#### Consegna 1:
Nel testo scelto, chi è la vicepresidente del Comitato?
#### Consegna 2:
Per favore, spiega in una o due frasi perché, secondo il testo scelto, la politica non è un mestiere riservato a pochi eletti.

#### Testo scelto:

....

Che rapporto avete con la politica e con i politici?
«A Chiaravalle, così come nelle altre assemblee pubbliche che abbiamo promosso, c'erano tanti politici, che salutiamo e ringraziamo per la loro presenza. Tanti altri non sono venuti, manifestando indifferenza. Altri ancora si sono addirittura schierati in termini contrappositivi rispetto al nostro Comitato. Sapete in base a quale principio? Adducendo come motivazione il fatto che noi stiamo occupando uno spazio, un ruolo che non ci compete. Che i politici e la politica sono chiamati a risolvere i problemi, non i Comitati. Noi rispondiamo, e qui cito la nostra vicepresidente, Silvia Vono, che la politica non è un mestiere riservato a pochi eletti, che la politica è di tutti, anche vostra, anche nostra, perché le questioni che riguardano il bene comune sono, ovviamente, un vostro e un nostro problema».

Che proposte lanciate?
«Il nostro è un territorio che paga cinquant'anni di sviluppo negato. Qual è il dato più evidente che emerge nei nostri paesi? Lo spopolamento. Una drammatica desertificazione dell'entroterra e una parallela cementificazione delle coste cui non corrisponde, però, una capacità di dare risposte in termini economici ed occupazionali. La montagna si spopola ma la marina non decolla, né da un punto di vista turistico né come polo di servizi. In ogni caso, viviamo tutti una analoga condizione di marginalità. Mare e montagna siamo tutti la periferia di una regione che è l'ultima in Europa. Dobbiamo, forse, rassegnarci? Dobbiamo rinunciare ad avere speranza? Noi diciamo no. Diciamo basta con il silenzio e basta con la rassegnazione.  Uniti possiamo cambiare le cose, come stiamo già facendo per la Trasversale, possiamo farlo anche per altro. Da qui nasce lo spirito del gruppo di lavoro “Io voglio vivere qui” e il relativo progetto che abbiamo presentato sia a Soverato che a Chiaravalle».

....

#### Estratti da un dataset:

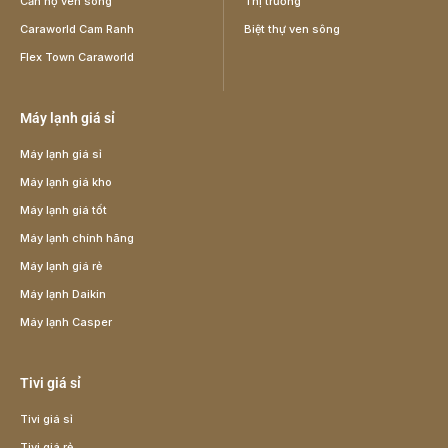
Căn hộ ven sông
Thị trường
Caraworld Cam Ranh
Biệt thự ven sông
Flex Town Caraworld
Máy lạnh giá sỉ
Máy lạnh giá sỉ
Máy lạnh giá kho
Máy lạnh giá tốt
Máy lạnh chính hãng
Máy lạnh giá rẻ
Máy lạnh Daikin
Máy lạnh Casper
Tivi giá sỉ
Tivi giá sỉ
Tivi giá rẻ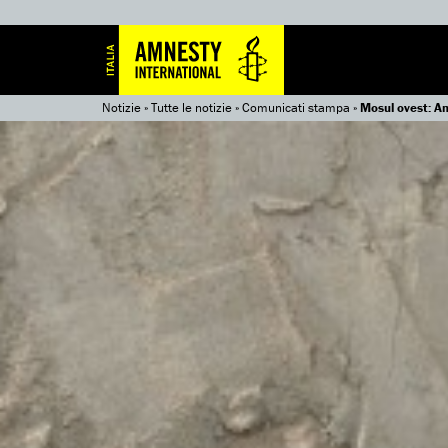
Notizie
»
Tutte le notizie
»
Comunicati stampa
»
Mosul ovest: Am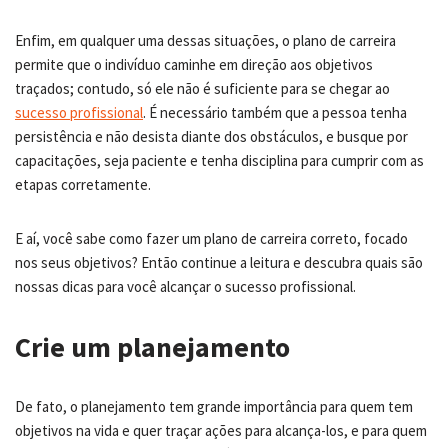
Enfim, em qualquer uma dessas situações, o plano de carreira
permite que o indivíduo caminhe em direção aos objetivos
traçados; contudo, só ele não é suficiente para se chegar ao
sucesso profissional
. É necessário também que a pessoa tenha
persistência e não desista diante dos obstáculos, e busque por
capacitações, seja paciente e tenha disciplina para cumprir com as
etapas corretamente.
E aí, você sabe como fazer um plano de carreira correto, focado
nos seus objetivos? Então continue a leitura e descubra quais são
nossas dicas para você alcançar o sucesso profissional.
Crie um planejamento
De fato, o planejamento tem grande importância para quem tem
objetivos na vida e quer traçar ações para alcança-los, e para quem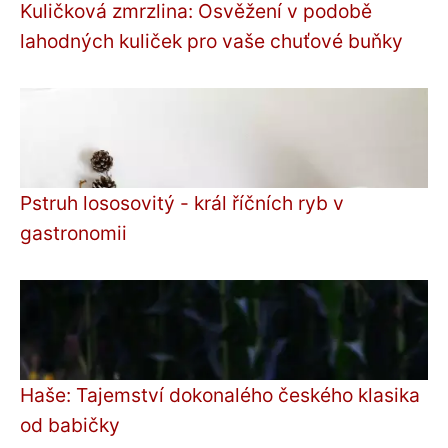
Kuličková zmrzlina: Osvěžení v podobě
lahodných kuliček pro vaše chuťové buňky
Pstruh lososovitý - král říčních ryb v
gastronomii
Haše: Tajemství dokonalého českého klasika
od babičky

....

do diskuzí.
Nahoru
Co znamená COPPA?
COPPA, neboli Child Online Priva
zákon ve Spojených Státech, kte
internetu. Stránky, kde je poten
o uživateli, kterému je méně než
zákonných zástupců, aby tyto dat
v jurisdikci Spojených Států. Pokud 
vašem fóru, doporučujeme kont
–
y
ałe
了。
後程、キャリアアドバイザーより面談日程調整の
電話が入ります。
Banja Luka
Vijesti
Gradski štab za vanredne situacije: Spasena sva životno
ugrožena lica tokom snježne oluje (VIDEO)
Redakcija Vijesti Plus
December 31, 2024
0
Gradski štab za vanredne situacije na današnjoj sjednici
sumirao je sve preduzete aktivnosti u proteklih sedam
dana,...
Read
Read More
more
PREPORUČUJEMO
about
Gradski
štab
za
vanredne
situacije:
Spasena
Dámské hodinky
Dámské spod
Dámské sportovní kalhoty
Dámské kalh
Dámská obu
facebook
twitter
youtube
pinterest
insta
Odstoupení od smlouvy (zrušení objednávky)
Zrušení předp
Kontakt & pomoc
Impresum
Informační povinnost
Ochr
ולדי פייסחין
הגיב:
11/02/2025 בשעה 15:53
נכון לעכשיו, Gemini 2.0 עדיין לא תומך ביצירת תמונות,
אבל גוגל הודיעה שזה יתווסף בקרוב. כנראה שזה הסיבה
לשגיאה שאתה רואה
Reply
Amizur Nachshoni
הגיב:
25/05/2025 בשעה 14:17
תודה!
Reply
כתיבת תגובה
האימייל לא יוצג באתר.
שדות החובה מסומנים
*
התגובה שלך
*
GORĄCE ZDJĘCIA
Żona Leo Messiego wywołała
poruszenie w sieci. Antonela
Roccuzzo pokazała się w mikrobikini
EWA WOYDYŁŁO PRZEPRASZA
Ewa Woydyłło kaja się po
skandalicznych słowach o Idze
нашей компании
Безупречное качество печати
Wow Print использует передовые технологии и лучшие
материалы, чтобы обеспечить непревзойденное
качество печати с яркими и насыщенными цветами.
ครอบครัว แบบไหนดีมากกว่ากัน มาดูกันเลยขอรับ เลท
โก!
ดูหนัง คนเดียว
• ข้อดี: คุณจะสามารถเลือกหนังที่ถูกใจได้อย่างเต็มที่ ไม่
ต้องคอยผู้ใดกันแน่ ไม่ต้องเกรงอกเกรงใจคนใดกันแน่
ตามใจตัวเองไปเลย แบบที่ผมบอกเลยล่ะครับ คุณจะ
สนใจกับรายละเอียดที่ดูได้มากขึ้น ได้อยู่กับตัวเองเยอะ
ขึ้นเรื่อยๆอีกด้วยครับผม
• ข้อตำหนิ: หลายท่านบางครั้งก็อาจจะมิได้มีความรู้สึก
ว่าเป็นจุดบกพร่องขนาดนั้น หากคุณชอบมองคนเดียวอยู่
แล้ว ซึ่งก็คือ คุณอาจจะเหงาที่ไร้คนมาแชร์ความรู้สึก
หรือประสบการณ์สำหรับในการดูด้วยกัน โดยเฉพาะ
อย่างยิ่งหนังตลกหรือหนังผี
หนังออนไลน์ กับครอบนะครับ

....

#### Soluzione 1:
Silvia Vono.

#### Soluzione 2:
La politica è di tutti perché le questioni che riguardano il bene comune sono un problema di ciascuno, non solo dei politici.